Sur ta lettre que tu m’as envoyée tu me disais que tu t’engraissais ; mais quant à nous c’est souvent qu’on ne mange pas quand on veut : on mange quand on a et quand on peut. Mais quant à moi je suis bien maigre mais cependant je me porte pas mal.
Je voudrais bien pouvoir mieux t’écrire mais le camp est toujours consigné il est impossible de sortir du camp et l’on est obligé d’écrire sur son sac et il ne fait pas bon écrire.
Si les Prussiens ont pris ma lettre, je pense que ça ne te fâchera pas beaucoup car il n’y a rien d’extraordinaire dessus. Je pense que tu me seras fidèle mais dans tous les cas si tu ne l’étais pas ça me fâcherait beaucoup. Mais ne te chagrine pas et amuse toi. Quand à moi ça me fâcherait pas que ça finisse bientôt car c’est ennuyeux de passer sa jeunesse de la sorte.

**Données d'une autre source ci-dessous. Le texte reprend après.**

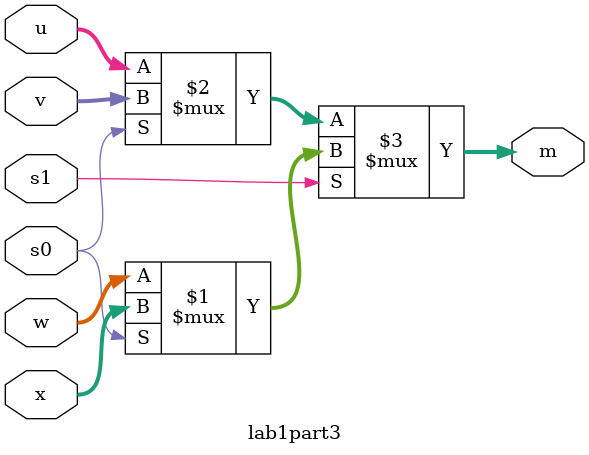
<source format=v>
module lab1part3(m,s0,s1,u,v,w,x); //4 to 1 Multiplexer 
output [1:0] m;
input [1:0]u,v,w,x;
input s0,s1;
assign m = s1? (s0? x:w):(s0? v:u);
endmodule 

</source>
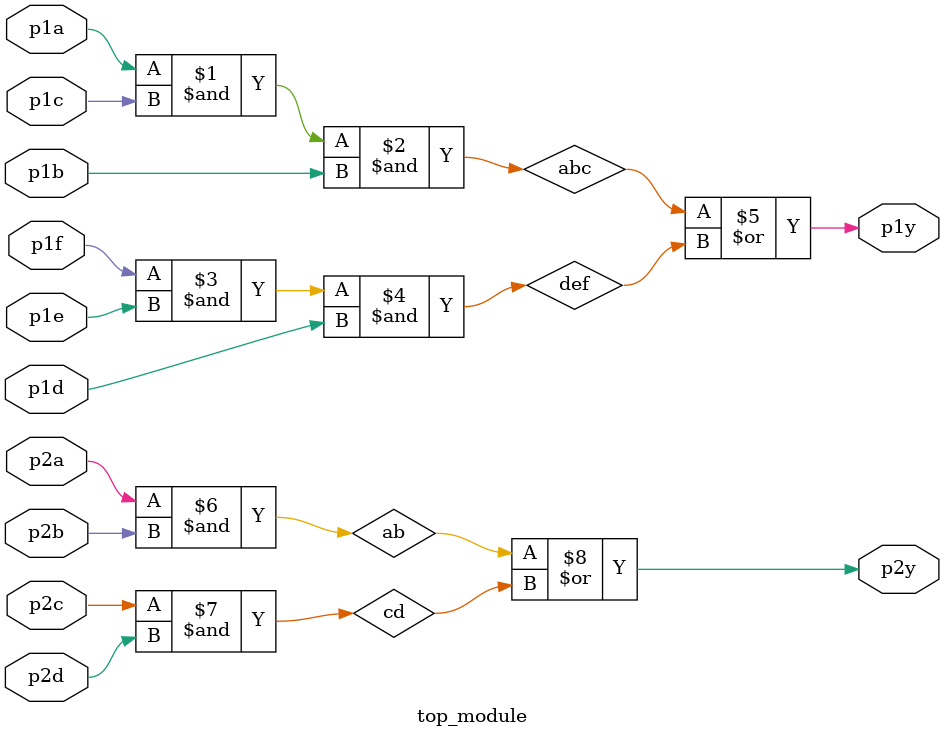
<source format=v>
module top_module ( 
    input p1a, p1b, p1c, p1d, p1e, p1f,
    output p1y,
    input p2a, p2b, p2c, p2d,
    output p2y );

    wire abc, def, ab, cd;
    assign abc = p1a & p1c & p1b;
    assign def = p1f & p1e & p1d;
    assign p1y = abc | def;
    
    assign ab = p2a & p2b;
    assign cd = p2c & p2d;
    assign p2y = ab | cd;

endmodule
</source>
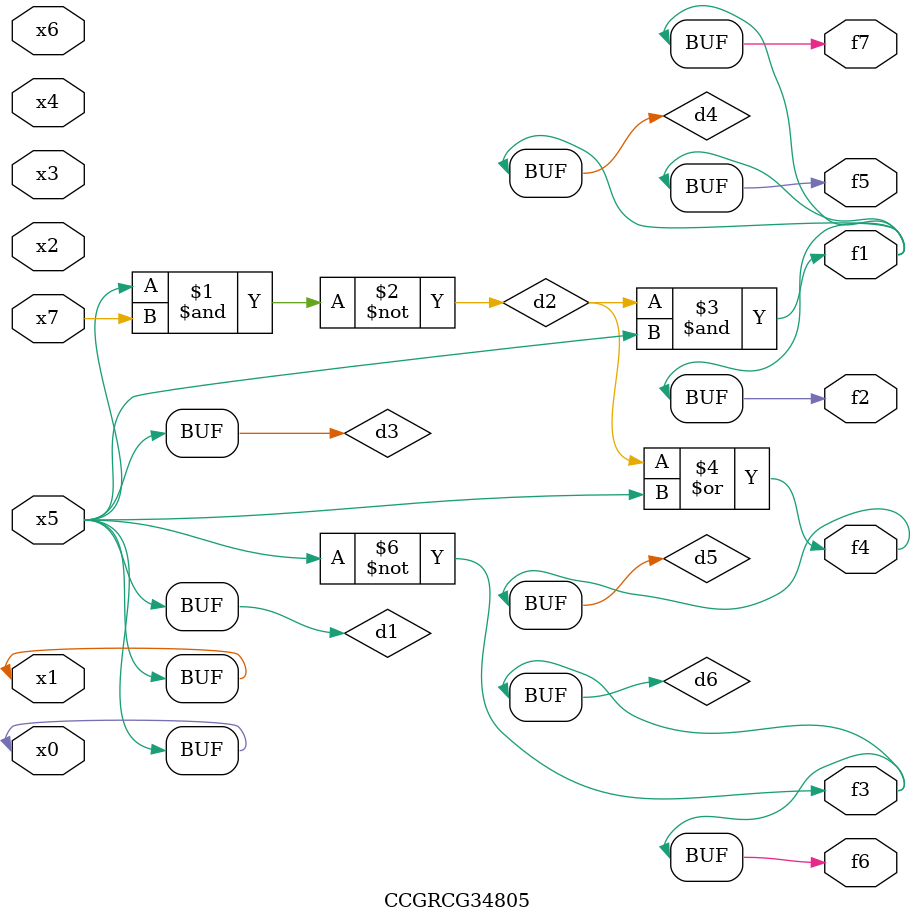
<source format=v>
module CCGRCG34805(
	input x0, x1, x2, x3, x4, x5, x6, x7,
	output f1, f2, f3, f4, f5, f6, f7
);

	wire d1, d2, d3, d4, d5, d6;

	buf (d1, x0, x5);
	nand (d2, x5, x7);
	buf (d3, x0, x1);
	and (d4, d2, d3);
	or (d5, d2, d3);
	nor (d6, d1, d3);
	assign f1 = d4;
	assign f2 = d4;
	assign f3 = d6;
	assign f4 = d5;
	assign f5 = d4;
	assign f6 = d6;
	assign f7 = d4;
endmodule

</source>
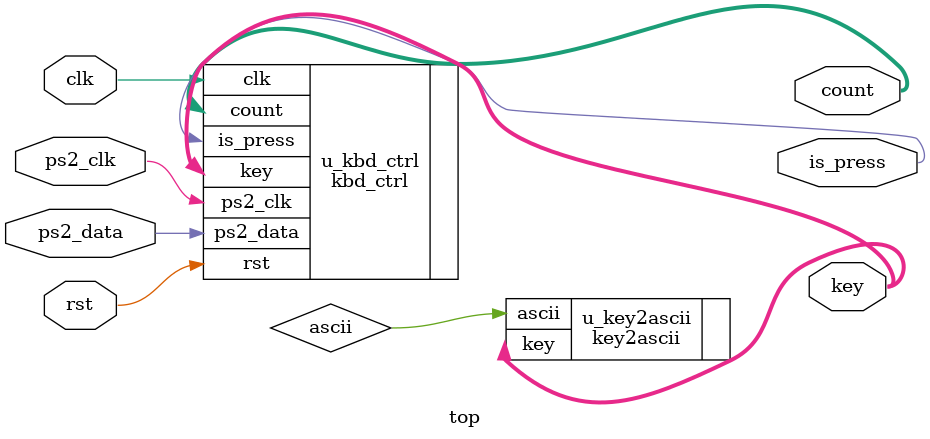
<source format=v>
`timescale 1ns / 1ps
module top(
        input clk,
        input rst,
        input ps2_clk,
        input ps2_data,
        output is_press,
        output [7:0] count,
        output [7:0] key
    );

    kbd_ctrl u_kbd_ctrl(
                 .clk        	( clk         ),
                 .rst       	( rst         ),
                 .ps2_clk    	( ps2_clk     ),
                 .ps2_data   	( ps2_data    ),
                 .is_press 	    ( is_press    ),
                 .count         ( count       ),
                 .key           ( key         )
             );

    key2ascii u_key2ascii(
                  .key   	( key    ),
                  .ascii 	( ascii  )
              );


    hex7seg u_hex7seg(
                .b 	( b  ),
                .h 	( h  )
            );


endmodule

</source>
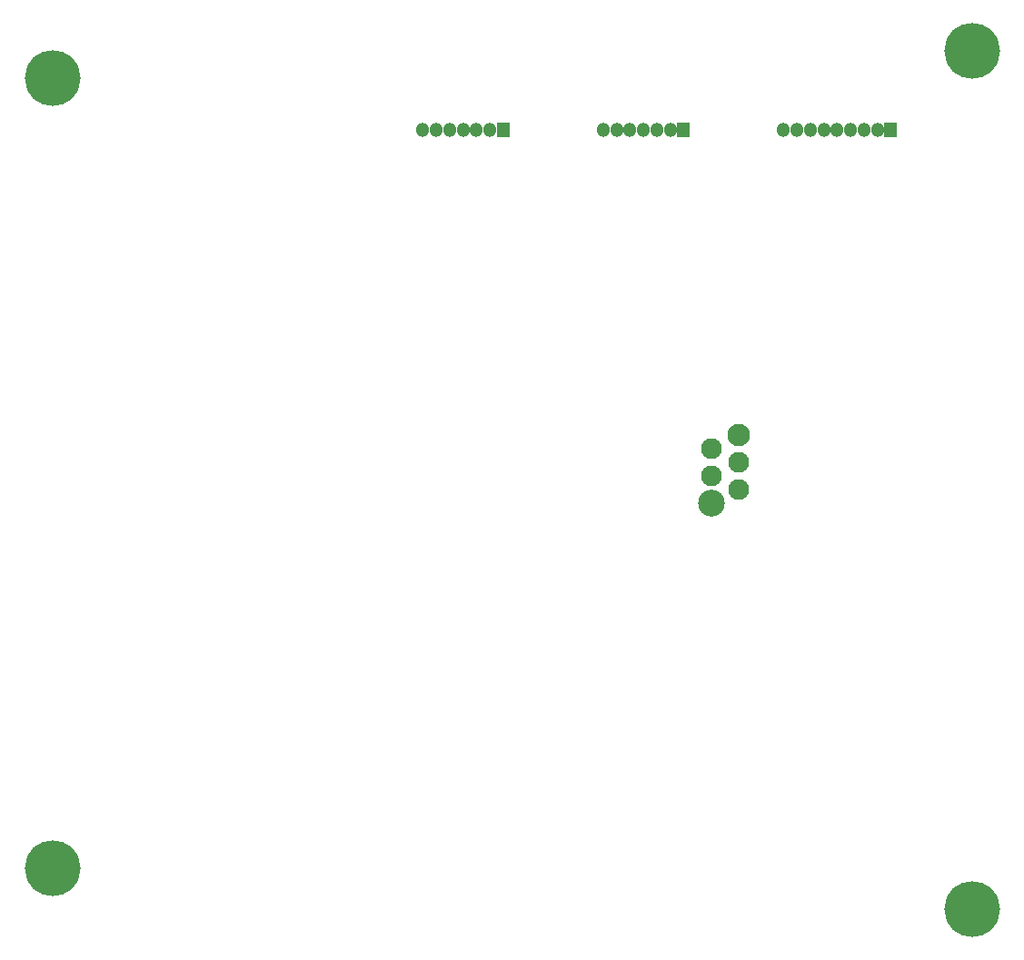
<source format=gbs>
G04 DipTrace 3.2.0.1*
G04 SiC_V3_BM.GBS*
%MOMM*%
G04 #@! TF.FileFunction,Soldermask,Bot*
G04 #@! TF.Part,Single*
%ADD78C,2.1*%
%ADD79C,2.5*%
%ADD90C,5.2*%
%ADD114C,1.95*%
%ADD139O,1.25X1.35*%
%ADD143R,1.25X1.35*%
%FSLAX35Y35*%
G04*
G71*
G90*
G75*
G01*
G04 BotMask*
%LPD*%
D143*
X7391000Y8775000D3*
D139*
X7266000D3*
X7141000D3*
X7016000D3*
X6891000D3*
X6766000D3*
X6641000D3*
D143*
X5711000D3*
D139*
X5586000D3*
X5461000D3*
X5336000D3*
X5211000D3*
X5086000D3*
X4961000D3*
D143*
X9321000D3*
D139*
X9196000D3*
X9071000D3*
X8946000D3*
X8821000D3*
X8696000D3*
X8571000D3*
X8446000D3*
X8321000D3*
D114*
X7905020Y5674773D3*
Y5420773D3*
X7651020Y5797773D3*
Y5543773D3*
D78*
X7905020Y5924773D3*
D79*
X7651020Y5297773D3*
D90*
X10080000Y9509000D3*
X1508000Y9255000D3*
Y1889000D3*
X10080000Y1508000D3*
M02*

</source>
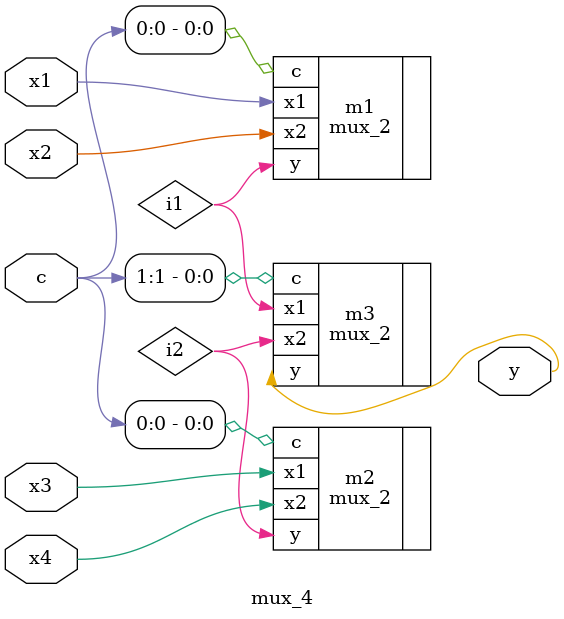
<source format=v>

`include "mux_2.v"
//start module
module mux_4(x1,x2,x3,x4,c,y);

//i/o ports
input x1,x2,x3,x4;
input [1:0]c;
output y;

//interconnecting wire
wire i1,i2;

//instantiate 2:1 MUX
//stage one
mux_2 m1(.x1(x1),.x2(x2),.c(c[0]),.y(i1));
mux_2 m2(.x1(x3),.x2(x4),.c(c[0]),.y(i2));
//stage two
mux_2 m3(.x1(i1),.x2(i2),.c(c[1]),.y(y));

//end module
endmodule

</source>
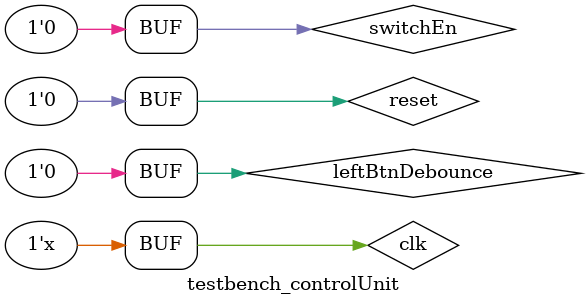
<source format=sv>
`timescale 1ns / 1ps


module testbench_controlUnit();
    
    logic clk, reset, switchEn;
    logic [11:0] switch;
    logic [3:0] D_addr; 
    logic [2:0] RF_addr1, RF_addr2, RF_waddr;
    logic [1:0] ALUSel; 
    logic IR_ld, PC_ld, isLoad, isStore, isAdd, isSubtract;
    logic D_rd, D_wr, isExternal, wr_en, leftBtnDebounce, rightBtnDebounce;
    
    assign switchEn = 0;
                                                                                               
    Control_Unit controlUnit( clk, reset, leftBtnDebounce, rightBtnDebounce, switchEn, switch, D_addr, D_rd,D_wr,RF_addr1, RF_addr2, RF_waddr, ALUSel, isExternal, wr_en,IR_ld, PC_ld, isLoad, isStore, isAdd, isSubtract ); 
    
    initial 
        clk = 1;
    always 
        begin
        #10;               
        clk = ~clk;        
        end  
    
    initial begin
    reset = 1;
    #10; reset = 0;
    #30; 
    leftBtnDebounce = 1;
    #20; leftBtnDebounce = 0;
    #20;
    leftBtnDebounce = 1;
    #20; leftBtnDebounce = 0; 
    #20;
    leftBtnDebounce = 1;
    #20; leftBtnDebounce = 0;
    #20;
    leftBtnDebounce = 1;
    #20; leftBtnDebounce = 0;
     leftBtnDebounce = 1;
    #20; leftBtnDebounce = 0;
    #20;
     leftBtnDebounce = 1;
    #20; leftBtnDebounce = 0;
    #20;
     leftBtnDebounce = 1;
    #20; leftBtnDebounce = 0;
    #20;
     leftBtnDebounce = 1;
    #20; leftBtnDebounce = 0;
    #20;
        leftBtnDebounce = 1;
    #20; leftBtnDebounce = 0;
    #20;
    leftBtnDebounce = 1;
    #20; leftBtnDebounce = 0; 
    #20;
    leftBtnDebounce = 1;
    #20; leftBtnDebounce = 0;
    #20;
    leftBtnDebounce = 1;
    #20; leftBtnDebounce = 0;
     leftBtnDebounce = 1;
    #20; leftBtnDebounce = 0;
    #20;
     leftBtnDebounce = 1;
    #20; leftBtnDebounce = 0;
    #20;
     leftBtnDebounce = 1;
    #20; leftBtnDebounce = 0;
    #20;
     leftBtnDebounce = 1;
    #20; leftBtnDebounce = 0;
    #20;
    end 
       
endmodule

</source>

Voilà tout ce que je te dis pour le moment parce que il faut aller à l’appel.
Tu diras bonjour pour moi à ton père, ta mère et ta sœur.
En attendant le plaisir que je puisse aller te voir, reçois les expressions d’un ami dévoué qui t’embrasse de tout son cœur.
Roussillon Claude

Dans ma lettre que j’ai fait à Gien je t’expliquais les affaires de la bataille de Mézières et Juranville que j’ai assisté.
mon adresse au camp de Bourges : 4ème bataillon 6ème compagnie garde mobile de l’Ysère 18ème corps d’armée Loiret

ps
mais tu ne m’envoies pas ce que j’aurais cru que tu m’avais envoyé et chose qui m’aurait fait bien plaisir. Je ne te dis pas adieu mais au revoir.